*** GIVEN PASSAGE ***

The ‘multivariate’ option is useful when the signal to noise ratio is low and/or when baseline changes in different regions of the spectrum are different regions of the spectrum are correlated. It consists of (i) modeling the baseline regions by a principal component analysis (PCA), (ii) interpolating the loadings of the first principal components over the whole spectrum and (iii) model the baselines of the spectra from the product of the PCA scores and the interpolated loadings. (For details: see Vilmin et al. Analytica Chimica Acta 891 (2015)).

If this option is selected, the user must also set the n_components parameter, i.e. the number of principal components used to model the baseline. In a sense, this parameter has the same role as the order parameter, except that it affects how the baseline fits the selected regions on both dimensions: wavelength and acquisition time. In particular, a large value of n_components will lead to an overfitting of the baseline variation with time and lead to the same result as the while a value that is too small may fail to detect a main component underlying the baseline variation over time. Typical optimal values are n_components=2 or n_components=3.

*** End of GIVEN PASSAGE ***

### TASK 1
Rewrite the part of the baseline-correction passage that opens with the words containing "If this option" and closes with "n_components=2 or n_components=3.", replacing "baseline" with "background".
### TASK 2
Carry the passage on multivariate baseline correction forward with the next part after its final sentence.

*** INFORMATION GIVEN ***

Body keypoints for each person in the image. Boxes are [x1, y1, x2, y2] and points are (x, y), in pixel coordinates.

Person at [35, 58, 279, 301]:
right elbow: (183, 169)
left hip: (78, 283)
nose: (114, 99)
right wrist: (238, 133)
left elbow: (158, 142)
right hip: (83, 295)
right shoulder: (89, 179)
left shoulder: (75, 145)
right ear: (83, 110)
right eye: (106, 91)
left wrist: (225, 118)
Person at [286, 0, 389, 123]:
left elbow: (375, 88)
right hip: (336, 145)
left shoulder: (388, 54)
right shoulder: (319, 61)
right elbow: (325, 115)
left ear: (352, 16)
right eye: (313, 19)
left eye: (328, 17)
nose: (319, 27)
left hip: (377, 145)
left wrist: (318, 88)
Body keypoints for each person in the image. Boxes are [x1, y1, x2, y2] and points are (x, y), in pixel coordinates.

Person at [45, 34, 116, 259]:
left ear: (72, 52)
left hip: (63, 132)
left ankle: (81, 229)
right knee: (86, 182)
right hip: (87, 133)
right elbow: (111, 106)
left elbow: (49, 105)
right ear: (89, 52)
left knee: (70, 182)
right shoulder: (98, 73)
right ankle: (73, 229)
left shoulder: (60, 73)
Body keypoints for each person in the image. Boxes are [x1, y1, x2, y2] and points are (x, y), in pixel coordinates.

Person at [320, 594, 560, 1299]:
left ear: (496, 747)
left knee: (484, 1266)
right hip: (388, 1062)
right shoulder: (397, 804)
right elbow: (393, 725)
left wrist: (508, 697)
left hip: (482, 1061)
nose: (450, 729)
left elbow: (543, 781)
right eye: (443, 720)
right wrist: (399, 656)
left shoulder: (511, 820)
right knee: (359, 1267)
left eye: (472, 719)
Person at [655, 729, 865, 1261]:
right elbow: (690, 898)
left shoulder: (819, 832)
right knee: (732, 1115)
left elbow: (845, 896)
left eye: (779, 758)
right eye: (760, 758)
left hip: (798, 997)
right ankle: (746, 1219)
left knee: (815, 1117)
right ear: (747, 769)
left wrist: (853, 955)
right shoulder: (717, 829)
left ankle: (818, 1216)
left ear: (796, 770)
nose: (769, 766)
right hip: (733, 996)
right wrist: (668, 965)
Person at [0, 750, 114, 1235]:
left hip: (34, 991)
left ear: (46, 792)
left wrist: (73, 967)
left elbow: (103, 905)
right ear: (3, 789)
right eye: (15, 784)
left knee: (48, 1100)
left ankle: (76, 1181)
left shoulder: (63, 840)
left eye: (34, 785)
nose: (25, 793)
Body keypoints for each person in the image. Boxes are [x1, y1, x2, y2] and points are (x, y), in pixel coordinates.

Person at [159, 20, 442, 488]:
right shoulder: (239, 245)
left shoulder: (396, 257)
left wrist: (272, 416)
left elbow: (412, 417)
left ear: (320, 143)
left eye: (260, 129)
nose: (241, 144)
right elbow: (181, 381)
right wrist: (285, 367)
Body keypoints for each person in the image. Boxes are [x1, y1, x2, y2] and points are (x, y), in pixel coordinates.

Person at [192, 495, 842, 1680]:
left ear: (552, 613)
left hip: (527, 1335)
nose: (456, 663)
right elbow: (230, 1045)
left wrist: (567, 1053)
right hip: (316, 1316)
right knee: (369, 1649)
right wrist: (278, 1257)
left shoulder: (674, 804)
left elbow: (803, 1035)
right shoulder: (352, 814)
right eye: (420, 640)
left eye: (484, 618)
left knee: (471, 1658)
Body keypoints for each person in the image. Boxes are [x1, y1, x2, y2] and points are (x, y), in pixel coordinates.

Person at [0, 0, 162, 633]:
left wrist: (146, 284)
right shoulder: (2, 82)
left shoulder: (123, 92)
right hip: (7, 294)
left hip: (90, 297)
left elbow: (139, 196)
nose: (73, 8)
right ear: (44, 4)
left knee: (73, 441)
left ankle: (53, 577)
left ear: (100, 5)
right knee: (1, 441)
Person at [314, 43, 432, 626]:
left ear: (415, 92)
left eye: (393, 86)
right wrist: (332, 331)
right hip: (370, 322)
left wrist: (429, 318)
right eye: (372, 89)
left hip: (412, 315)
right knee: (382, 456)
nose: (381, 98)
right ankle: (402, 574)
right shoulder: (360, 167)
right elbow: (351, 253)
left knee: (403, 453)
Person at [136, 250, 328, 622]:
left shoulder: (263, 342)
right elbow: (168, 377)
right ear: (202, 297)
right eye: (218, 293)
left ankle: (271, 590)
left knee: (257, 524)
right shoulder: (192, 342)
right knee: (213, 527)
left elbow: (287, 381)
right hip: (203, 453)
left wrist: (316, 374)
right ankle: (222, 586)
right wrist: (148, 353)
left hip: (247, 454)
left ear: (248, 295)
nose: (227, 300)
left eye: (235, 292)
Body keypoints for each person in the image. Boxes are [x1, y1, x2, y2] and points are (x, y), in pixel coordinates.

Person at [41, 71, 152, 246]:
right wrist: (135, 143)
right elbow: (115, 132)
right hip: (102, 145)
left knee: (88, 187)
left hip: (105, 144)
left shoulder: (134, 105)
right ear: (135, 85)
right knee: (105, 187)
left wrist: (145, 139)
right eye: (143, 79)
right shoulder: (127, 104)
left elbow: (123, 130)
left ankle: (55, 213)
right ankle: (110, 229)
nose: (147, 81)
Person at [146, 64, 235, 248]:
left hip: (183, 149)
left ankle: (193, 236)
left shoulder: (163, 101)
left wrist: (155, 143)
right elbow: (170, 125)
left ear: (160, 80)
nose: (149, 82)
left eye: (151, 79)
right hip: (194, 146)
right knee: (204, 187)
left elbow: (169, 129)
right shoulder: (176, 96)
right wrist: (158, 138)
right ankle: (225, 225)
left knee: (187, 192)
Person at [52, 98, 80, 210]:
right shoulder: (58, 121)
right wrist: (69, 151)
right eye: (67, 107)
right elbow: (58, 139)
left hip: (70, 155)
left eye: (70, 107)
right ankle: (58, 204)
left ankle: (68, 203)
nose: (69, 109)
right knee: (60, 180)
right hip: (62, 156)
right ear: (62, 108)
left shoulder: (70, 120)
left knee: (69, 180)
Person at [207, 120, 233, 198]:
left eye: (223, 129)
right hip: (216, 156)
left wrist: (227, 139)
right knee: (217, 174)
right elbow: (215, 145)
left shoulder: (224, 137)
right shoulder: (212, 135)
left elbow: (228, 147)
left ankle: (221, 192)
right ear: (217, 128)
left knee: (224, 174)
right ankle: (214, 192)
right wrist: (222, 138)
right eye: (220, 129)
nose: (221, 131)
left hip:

*** End of INFORMATION GIVEN ***

### EXERCISE ANSWER 1
If this option is selected, the user must also set the n_components parameter, i.e. the number of principal components used to model the background. In a sense, this parameter has the same role as the order parameter, except that it affects how the background fits the selected regions on both dimensions: wavelength and acquisition time. In particular, a large value of n_components will lead to an overfitting of the background variation with time and lead to the same result as the while a value that is too small may fail to detect a main component underlying the background variation over time. Typical optimal values are n_components=2 or n_components=3.

### EXERCISE ANSWER 2
Let’s demonstrate this on the previously used dataset.

[15]:

# set to multivariate (SVD by default)
blc.multivariate = True
# set the model
blc.model = "polynomial"
blc.order = 10
# Set the number of components
blc.n_components = 3
# Fit the model on X
blc.fit(X)
# get the corrected dataset
X8 = blc.transform()
# plot the result
_ = X8.plot()

../../_images/userguide_processing_baseline_32_0.png

Finally, for all the example shown above, we have used the same instance of Baseline. It may be a problem to remember which setting has been done, and may impact new output. To know the actual status, one can use the params method. This will list all actual parameters.

[16]:

blc.params()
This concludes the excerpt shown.